Une voix d’homme qui semblait encore endormie, mais le ton qu’il prenait semblait presque soulagé. Elle était basse mais pas grave, légèrement rauque.

« Désolée d’appeler à une heure pareille, murmurai-je. Je rappellerai demain.

- Non, s’empressa l’homme. Ce n’est pas un souci, ne t’en fait pas. Comment vas-tu ? »

Une fois de plus, mes yeux s’emplirent de larmes. Une semaine était passée et personne n’avait pris le temps de savoir comment je me portais. Si j’avais pris la peine d’appeler Cally ou d’emporter mon téléphone, elle l’aurait sûrement fait.

« Tu es toujours là ? Questionna l’homme avec une empreinte d’inquiétude dans la voix.

- Oui, grommelai-je en retenant un sanglot. Désolée je… »

Je fus forcée de prendre une longue inspiration afin de reprendre mes esprits. J'avais du mal à le reconnaître, mais cela faisait du bien de parler à quelqu'un.

« Qui êtes-vous ? Demandai-je enfin. Vous me voulez quoi ?

- C’est une très longue histoire, répondit-il avant que je n’entende un léger frottement. Nous devrions en parler en face-à-face.

- Vous me suivez depuis plusieurs jours pour me donner un rencard ?

- Non, riait l’homme à l’autre bout du fil.
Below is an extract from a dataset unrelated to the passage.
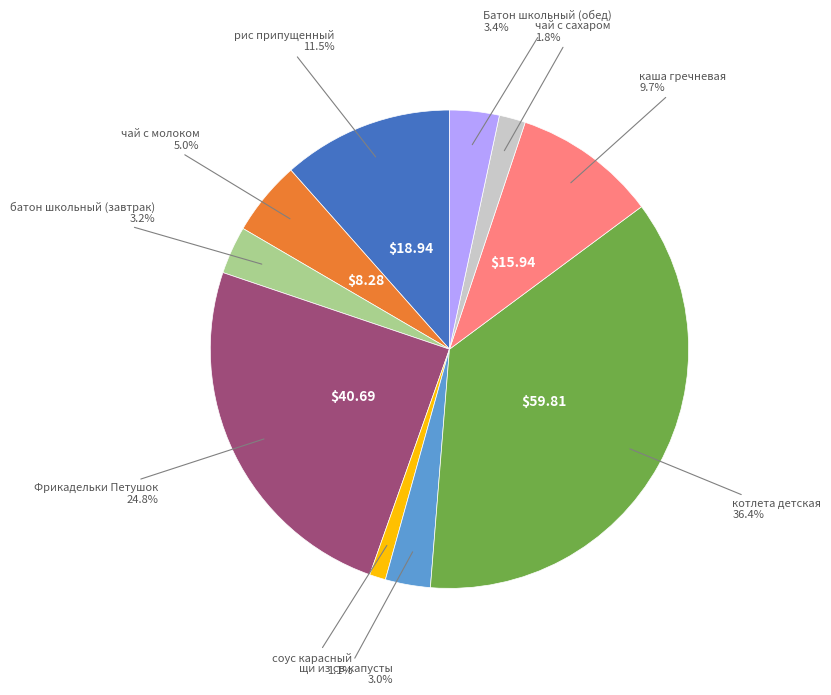

Does any single category account for the majority?

No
Disons que… C’est très compliqué à expliquer. Je ne sais pas si tu as remarqué que tu avais une pension qui t’étais versée chaque mois depuis ton entrée à l’orphelinat.

- Ouais. Une espèce d’allocation pour orphelin, répondis-je. Mon amie et moi la recevrons jusqu’à nos dix-huit ans.

- Ce n’est pas totalement une allocation, avoua-t-il. En réalité, quelqu’un vous la verse depuis votre enfance à la demande de vos parents, je pense.

- Comment ça ?

- Avant de disparaître, expliqua l’homme, tes parents ont demandé à l’institution Hoswald de te verser cette pensio-

- C’est quoi cette merde ?! Mes parents sont morts depuis plus de dix ans. Ils étaient tellement barjos qu’ils n’auraient pas pensé à me donner de l’argent. »

Je frissonnai en me rappelant mes quelques années chez eux. Ils étaient morts dans les conditions les plus affreuses qu’il m’ait été donné de voir.

« Je pense que cette histoire risque d’être bien plus complexe que je ne le pense, conclus l’homme. Peut-on se voir demain ?

- Centre commercial, terrasse au premier étage et viens seul. »

Je posai mes conditions directement. Un endroit à la vue de tous et en tête-à-tête pour me garantir un maximum de sécurité. S’il refusait, j’allais couper court à la conversation.

« Parfait. Pour treize heures, cela te convient ?

- Oui. À demain. »

Je raccrochai avant de le laisser répondre.